NASCAR isn’t just sport — it’s America itself, and Chicago is about to enjoy a slice

Ross Chastain, driver of the #1 Worldwide Express Chevrolet, takes the checkered flag to win the NASCAR Cup Series Ally 400 at Nashville Superspeedway on Sunday. (Meg Oliphant/Getty Images)

It’s kind of astonishing to think they had an automobile race here in Chicago in 1895. It was the first one ever, actually — a race to Evanston and back, with the winner averaging 7 mph. (Must have been the curves near Hollywood and Sheridan.)

To be honest, I didn’t know cars existed then.

We all know Henry Ford started cranking out Model Ts in 1908 — in colors ranging from black to black and, yes, black — but inventors had been tinkering with engine-powered vehicles as far back as the late 1600s. So shut my mouth.

The point is, once you invent something that moves, humans are going race it. 

Hence, NASCAR.

I went to the NASCAR Winston Cup Tropicana 400 race held in Joliet back in July 2001 and was amazed it drew 75,000 fans on a weekend featuring the Cubs-Sox series at Wrigley Field. People seemed to have a great time at the speedway (those who weren’t deafened by the sound, anyway), the action was intriguing, and down in the pit, some amazing stuff did happen.

The dudes who change tires could be strongman contestants, and the mechanics are like hyped-up surgeons with wrenches. One thing I found fascinating was the checking process done by overwhelmed inspectors, and the obvious fact that every team will try to rig its engine to the point where tuning meets cheating. And beyond.

“Here’s the deal,” Hall of Fame mechanic Bud Moore once said. “I’ll do 10 things to the car. NASCAR is pretty good. It will find seven of ’em. But I’m still three to the good.” 

Racing and cheating. Could anything be more American?

Cars themselves are the epitome of the USA, the essence of us. Everything a car lets you do, everything you can do in a car, everything you can do to a car — it’s the stuff that makes you feel free, in control, beyond the law, fast.

Or, it used to be that way. Cars without seat belts, engines with cylinders the size of soup cans, back seats the size of couches, trunks you could camp in, gas-guzzling, gaudy and ridiculous cars with fins and air scoops — those were the days. Say hello to cops, speed guns, airbags, waist and shoulder restraints, catalytic converters and quiet, electric vehicles that park themselves and soon will do the driving, too.

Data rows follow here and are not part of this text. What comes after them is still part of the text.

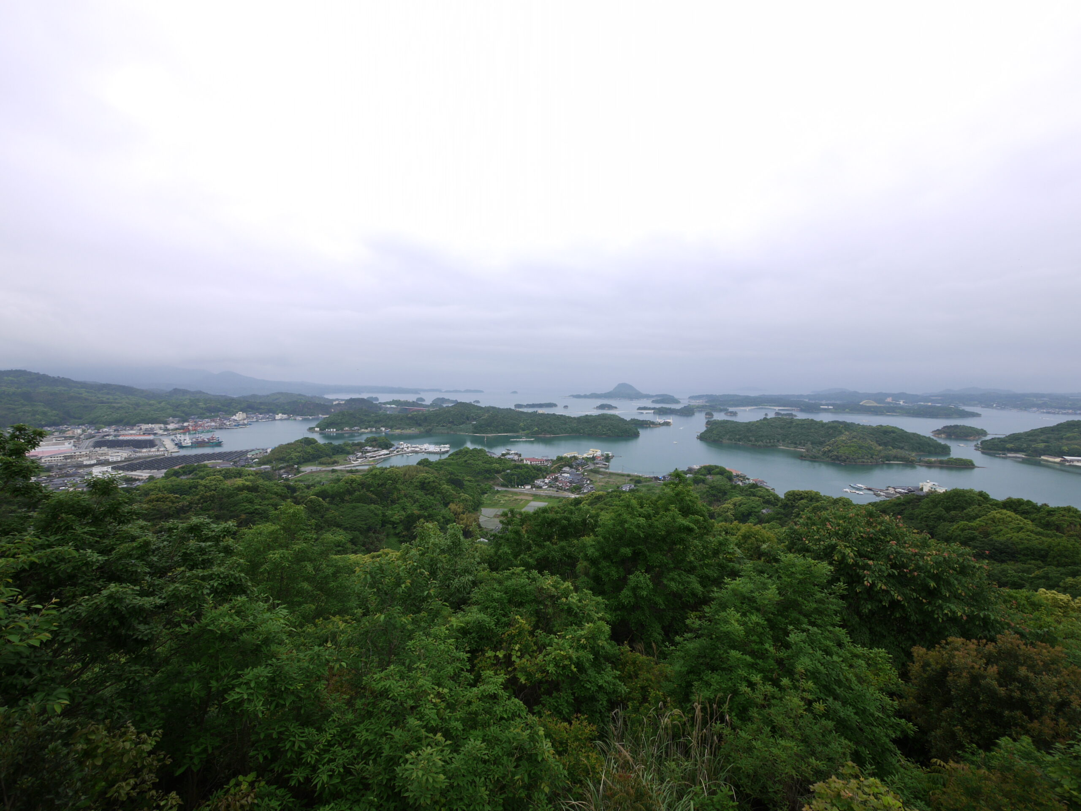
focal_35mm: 14
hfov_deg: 102.1
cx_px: 540
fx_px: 437
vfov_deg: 85.7
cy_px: 406
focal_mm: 7
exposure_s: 1/250
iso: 100
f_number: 5.6
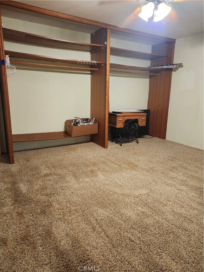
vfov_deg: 73.9
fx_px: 181
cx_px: 102
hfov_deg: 58.9
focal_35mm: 23
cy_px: 136
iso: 640
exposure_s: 1/60
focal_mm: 5.54
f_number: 1.8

NASCAR is from another era, but its appeal is undeniable yet. Almost a quarter of NASCAR fans watch it only on TV, but a third have been to at least one race. And 94% say they’d likely buy a product endorsed by a NASCAR driver.

So take that, Michael Jordan and Nike. We’re talking serious loyalty.

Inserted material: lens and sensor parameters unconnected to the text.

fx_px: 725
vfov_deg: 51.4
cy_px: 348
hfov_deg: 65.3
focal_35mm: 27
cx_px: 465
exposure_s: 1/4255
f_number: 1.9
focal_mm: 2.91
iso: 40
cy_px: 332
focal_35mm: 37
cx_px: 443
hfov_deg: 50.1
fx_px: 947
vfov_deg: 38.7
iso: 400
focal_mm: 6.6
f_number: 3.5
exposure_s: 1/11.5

I went to a NASCAR race in Rockingham, North Carolina, in late February 2001, just a week after superhero Dale Earnhardt had died in a crash on the final lap of the Daytona 500. It was a tough weekend of mixed cheer and mourning, with everybody wearing No. 3 ballcaps or flying the Earnhardt No. 3 flag with Dale’s black “Goodwrench Service Plus” Chevy emblazoned beneath his stern, sunglassed, mustachioed face.

I won’t get into the rights or wrongs of taking over the center of a city in the middle of summer and inconveniencing Chicagoans for weeks just to have a loud NASCAR race with ticket prices rivaling those of a Taylor Swift concert. “What, and for whom, are city parks and streets for?” you could ask.

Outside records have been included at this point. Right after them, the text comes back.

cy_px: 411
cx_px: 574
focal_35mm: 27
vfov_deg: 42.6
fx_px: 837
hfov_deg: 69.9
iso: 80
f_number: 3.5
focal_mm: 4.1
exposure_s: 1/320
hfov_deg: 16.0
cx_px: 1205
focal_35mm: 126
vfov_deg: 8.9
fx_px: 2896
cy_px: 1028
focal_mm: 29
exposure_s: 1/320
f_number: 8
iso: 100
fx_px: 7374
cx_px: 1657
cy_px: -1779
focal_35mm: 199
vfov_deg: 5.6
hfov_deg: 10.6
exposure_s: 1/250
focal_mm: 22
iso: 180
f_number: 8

Nor will I mention the oddness of a NASCAR race laid out like a Formula 1 track or the fact that police have been cracking down hard on young Chicagoans’ illegal street racing and “drifting” at rowdy intersections. You can watch “Fast & Furious” movies, kids. Do not imitate.

But NASCAR has an ongoing appeal. The “stock” in stock car means these cars theoretically are what you or I could buy from stock at our favorite dealership. Of course, that’s not true anymore. Like you can find a car with 800 horsepower, a cockpit and slicks at the nearby Ford showroom? Did you know the whole outer shell of these cars is just a facade — the front lights and whatnot painted on?

No matter. The legends of guys named Buckshot and Junior and Fireball, their suped-up moonshiner cars “runnin’ through the woods of Caroline” (to quote Springsteen’s “Cadillac Ranch’’), the roar of straight pipes and barely controlled recklessness — it’s primitive and enduring and, yep, American.

NASCAR’s here, like the traveling circus. Might as well put in the earplugs, folks, and climb aboard.